The provided callable <function std at 0x000002B20CE8D8A0> is currently using SeriesGroupBy.std. In a future version of pandas, the provided callable will be used directly. To keep current behavior pass the string "std" instead.

	IncidentNominalCost(£)		PumpCount	PumpHoursTotal
	var	std	mean	sum
Borough
Barking And Dagenham	17478.446543	132.206076	1.006757	166.0
Barnet	18924.149664	137.565074	1.017021	269.0
Bexley	101288.188050	318.258053	1.050000	232.0
Brent	14903.635693	122.080448	1.012903	170.0
Brentwood	NaN	NaN	1.000000	1.0
Bromley	96915.276777	311.312185	1.037915	288.0
Broxbourne	NaN	NaN	1.000000	1.0
Camden	101271.452381	318.231759	1.035503	207.0
City Of London	5970.090909	77.266363	1.000000	12.0
Croydon	12917.137020	113.653583	1.000000	273.0
Ealing	12108.624975	110.039197	1.019900	222.0
Enfield	52486.690464	229.099739	1.072874	324.0
Epping Forest	101180.333333	318.088562	1.333333	7.0
Greenwich	27466.981031	165.731654	1.016575	212.0
Hackney	11048.169623	105.110274	1.000000	223.0
Hammersmith And Fulham	24555.948524	156.703378	1.020833	161.0
Haringey	19360.601034	139.142377	1.014778	226.0
Harrow	14084.828954	118.679522	1.009346	122.0
Havering	43320.559880	208.135917	1.035714	218.0
Hillingdon	81438.478868	285.374279	1.048128	252.0
Hounslow	61567.012384	248.127009	1.032680	188.0
Islington	27034.293488	164.421086	1.005025	218.0
Kensington And Chelsea	9777.240258	98.879928	1.008000	135.0
Kingston Upon Thames	33175.594343	182.141688	1.008850	133.0
Lambeth	10143.245118	100.713679	1.018018	245.0
Lewisham	10361.723148	101.792550	1.000000	205.0
Merton	13145.226087	114.652632	1.000000	126.0
Newham	22322.972614	149.408743	1.005128	222.0
Redbridge	29134.820504	170.689251	1.016304	223.0
Richmond Upon Thames	21911.281480	148.024598	1.012739	183.0
Southwark	19417.532703	139.346807	1.000000	253.0
Sutton	11911.604924	109.140299	1.015748	139.0
Tandridge	NaN	NaN	1.000000	1.0
Tower Hamlets	64299.889716	253.574229	1.051643	267.0
Waltham Forest	111310.958494	333.632970	1.049261	266.0
Wandsworth	34465.758256	185.649558	1.027778	215.0
Westminster	29891.372414	172.891216	1.034483	164.0

In later versions of Pandas (from 0.25.0) named aggregation also exists. The help guide will help you implement this.

Note that these DataFrames displayed when you run the code look a little different to the ones I have displayed here. You will see that in yours, the index is our grouping categories. We can use our “.reset_index()” method here too, or use “as_index = False”. There are a few reasons we might do this, including making visualisation easier.

group_by_dropped_index = titanic.groupby(by=["embarked", "pclass"], as_index= False)["fare"].count()
group_by_dropped_index

	embarked	pclass	fare
0	C	1	141
1	C	2	28
2	C	3	101
3	Q	1	3
4	Q	2	7
5	Q	3	113
6	S	1	177
7	S	2	242
8	S	3	494

11 Chapter Summary

Excellent job, you have completed Chapter 6 of the Introduction to Python course.

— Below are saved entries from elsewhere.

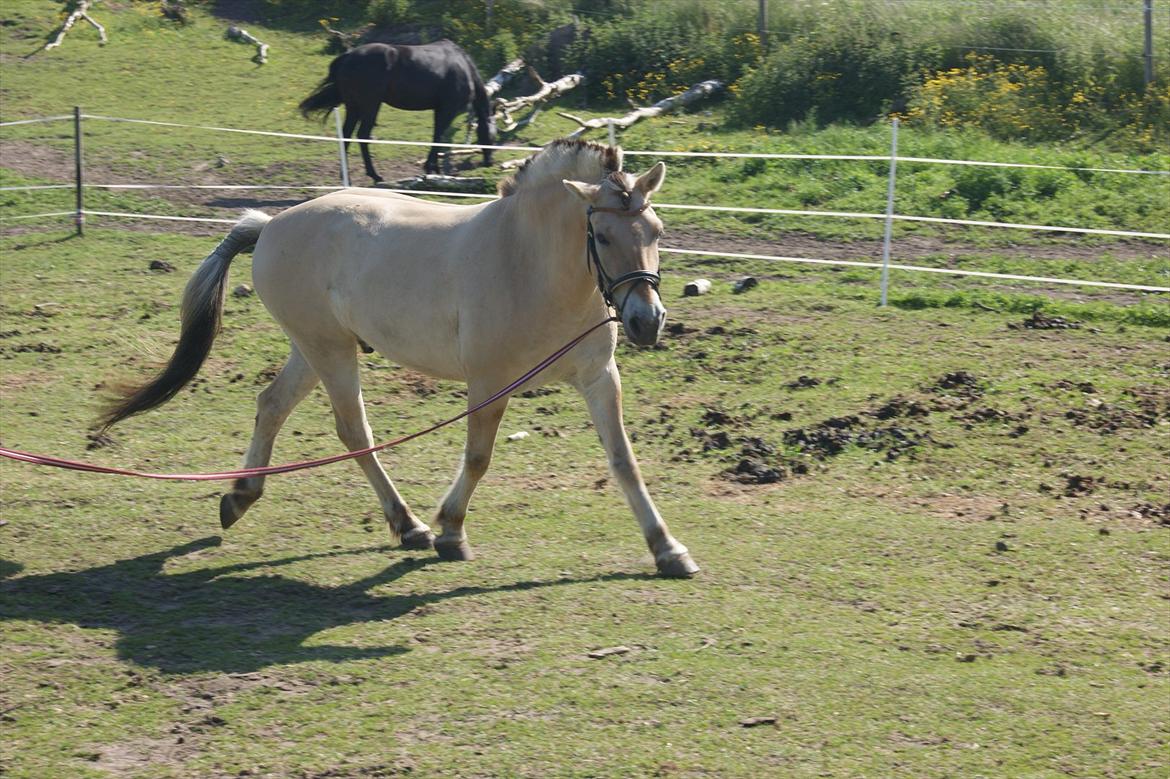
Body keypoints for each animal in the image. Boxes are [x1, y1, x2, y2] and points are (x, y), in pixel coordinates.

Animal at [100, 139, 692, 575]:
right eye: (601, 234)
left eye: (657, 231)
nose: (647, 321)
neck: (528, 263)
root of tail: (270, 226)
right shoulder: (489, 381)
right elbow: (478, 458)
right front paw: (451, 532)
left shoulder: (598, 377)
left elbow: (623, 461)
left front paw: (668, 550)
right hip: (330, 352)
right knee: (353, 431)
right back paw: (409, 526)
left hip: (312, 349)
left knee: (271, 405)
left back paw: (240, 497)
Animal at [299, 40, 496, 178]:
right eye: (493, 137)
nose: (490, 162)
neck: (463, 66)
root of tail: (347, 56)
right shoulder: (449, 109)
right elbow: (439, 136)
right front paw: (431, 168)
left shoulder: (439, 110)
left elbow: (437, 136)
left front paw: (434, 168)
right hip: (370, 105)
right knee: (362, 136)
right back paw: (375, 175)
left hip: (353, 106)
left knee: (346, 135)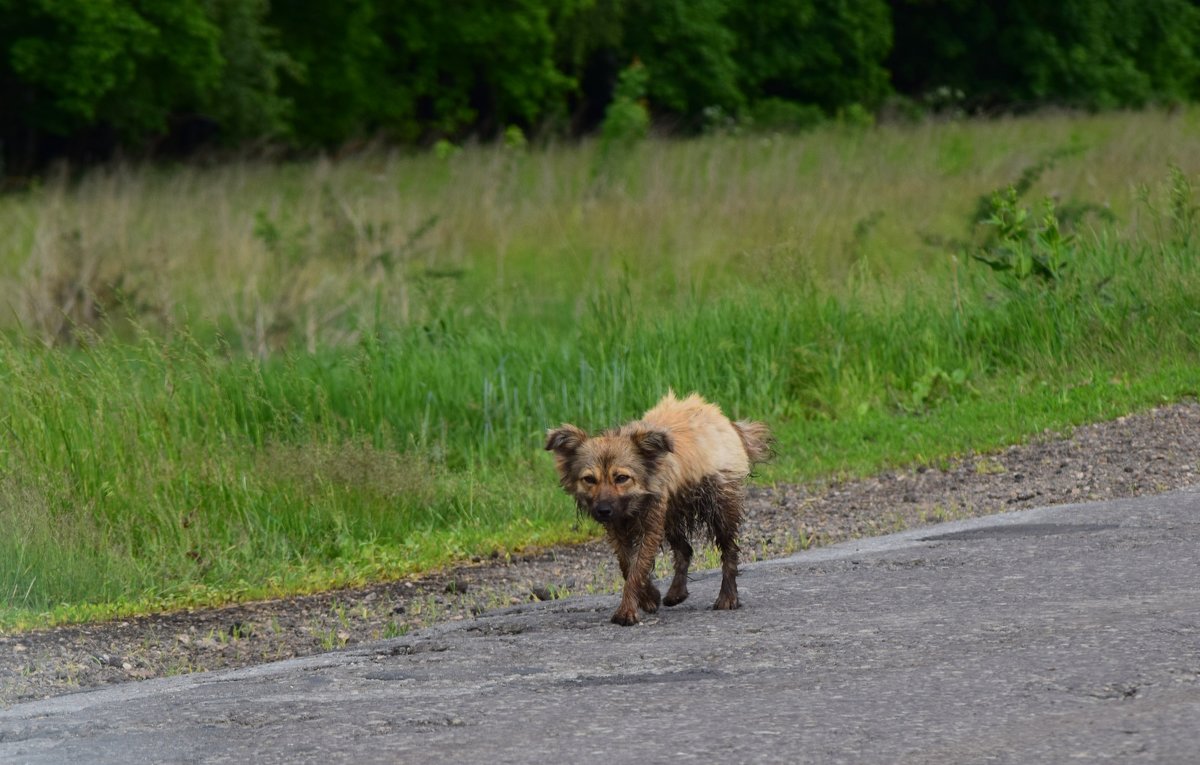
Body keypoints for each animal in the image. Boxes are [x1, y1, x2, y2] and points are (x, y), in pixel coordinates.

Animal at [544, 393, 768, 628]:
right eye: (589, 479)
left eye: (621, 478)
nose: (603, 510)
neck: (633, 504)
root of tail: (723, 419)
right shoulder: (618, 529)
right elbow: (628, 564)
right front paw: (649, 597)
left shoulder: (650, 526)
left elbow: (637, 568)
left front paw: (627, 611)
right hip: (671, 516)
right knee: (685, 550)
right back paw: (677, 592)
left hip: (720, 506)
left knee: (729, 551)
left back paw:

There is only one chapter left before you complete Core Part 1 of the course! Absolutely amazing aggregating!

Chapter 7 will feature a structured end of course exercise, that tests you on everything you have learned from Chapter 3 to Chapter 6, with a new dataset we have yet to explore, the schools dataset.